*Activity*.
Please print the entries below exactly, from the line with "No lugar dele, o" through the line with "mesmo as questões", including both of those lines and leaving out all others.

*Information given*.
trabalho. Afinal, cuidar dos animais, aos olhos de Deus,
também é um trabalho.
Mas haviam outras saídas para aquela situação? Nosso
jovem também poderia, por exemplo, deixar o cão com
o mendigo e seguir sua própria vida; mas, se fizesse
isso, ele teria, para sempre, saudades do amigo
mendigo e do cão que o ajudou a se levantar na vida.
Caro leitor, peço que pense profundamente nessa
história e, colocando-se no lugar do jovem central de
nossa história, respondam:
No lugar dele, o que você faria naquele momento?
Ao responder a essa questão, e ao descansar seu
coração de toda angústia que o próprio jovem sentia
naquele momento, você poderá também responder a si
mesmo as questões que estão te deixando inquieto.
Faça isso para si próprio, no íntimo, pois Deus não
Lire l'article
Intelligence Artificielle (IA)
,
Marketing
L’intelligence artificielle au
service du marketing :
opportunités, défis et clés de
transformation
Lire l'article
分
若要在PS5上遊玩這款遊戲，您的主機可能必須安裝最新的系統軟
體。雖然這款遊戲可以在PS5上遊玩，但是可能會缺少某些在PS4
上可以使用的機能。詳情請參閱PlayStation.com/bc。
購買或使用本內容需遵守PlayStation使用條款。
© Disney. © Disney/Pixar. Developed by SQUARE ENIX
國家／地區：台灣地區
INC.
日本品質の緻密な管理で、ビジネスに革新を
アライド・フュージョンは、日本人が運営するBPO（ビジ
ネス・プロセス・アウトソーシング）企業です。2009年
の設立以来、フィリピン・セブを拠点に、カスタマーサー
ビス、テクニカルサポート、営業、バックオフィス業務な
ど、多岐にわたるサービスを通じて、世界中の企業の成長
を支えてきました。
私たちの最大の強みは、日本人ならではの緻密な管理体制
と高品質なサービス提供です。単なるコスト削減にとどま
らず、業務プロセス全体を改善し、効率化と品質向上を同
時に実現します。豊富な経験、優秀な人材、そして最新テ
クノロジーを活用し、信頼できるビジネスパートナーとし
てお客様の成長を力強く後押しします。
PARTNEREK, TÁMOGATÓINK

*Problem solution*.
No lugar dele, o que você faria naquele momento?
Ao responder a essa questão, e ao descansar seu
coração de toda angústia que o próprio jovem sentia
naquele momento, você poderá também responder a si
mesmo as questões que estão te deixando inquieto.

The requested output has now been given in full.